Kebijakan ini memang kurang tepat karena berkaca dari negara lain, tarif listrik untuk industri biasanya dibuat lebih rendah dibandingkan dengan setrum untuk bisnis dan rumah tangga. Hal ini disebabkan listrik adalah komponen produksi barang dan jasa, selain biaya produksi listrik untuk industri relatif lebih rendah dibandingkan rumah tangga. Adapun listrik pada rumah tangga dipakai untuk kegiatan non-produktif yang tidak berdampak pada inflasi.
Politisasi kebijakan tarif listrik sangat berbahaya karena dapat menimbulkan distorsi ekonomi bahkan mengancam pasokan tenaga listrik di masa yang akan datang. Keputusan politik yang optimum tidak berarti paling optimal secara teknis dan ekonomis. Berangkat dari kisruh TDL yang saat ini terjadi, sudah selayaknya pemerintah mempertimbangkan pilihan untuk membentuk Public Utility Commission sebagai regulator yang bertugas mengawasi kinerja utilitas seperti PLN, mengawasi biaya produksi tenaga listrik, menetapkan patokan tarif yang layak berdasarkan pertimbangan teknis dan ekonomis bukan politis, serta menjadi wadah untuk memproses keberatan pelanggan terhadap pelayanan dan tarif melalui mekanisme public hearing.

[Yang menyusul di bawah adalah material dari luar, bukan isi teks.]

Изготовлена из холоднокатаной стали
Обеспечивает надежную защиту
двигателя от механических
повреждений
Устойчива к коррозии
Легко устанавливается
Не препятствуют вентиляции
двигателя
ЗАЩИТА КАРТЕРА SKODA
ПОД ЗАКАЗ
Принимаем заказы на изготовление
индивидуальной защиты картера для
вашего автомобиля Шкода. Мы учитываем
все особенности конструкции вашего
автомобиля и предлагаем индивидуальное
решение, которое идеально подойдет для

Peran DPR perlu kiranya dibatasi sebagai pembuat undang-undang, mengawasi kinerja eksekutif dan sebagaimana hak budget yang dimilikinya, menetapkan subsidi listrik sesuai dengan standar pelayanan dan biaya yang dibutuhkan oleh utilitas publik. Dengan begitu, tarif listrik mencerminkan biaya produksi yang paling efisien serta jaminan mutu pelayanan yang handal dan tidak ada alasan bagi PLN untuk mempertahankan kinerja buruk dan industri untuk menolak tarif listrik yang berlaku.
Telah diterbitkan oleh Koran Kontan, Senin, 19 Juli 2010.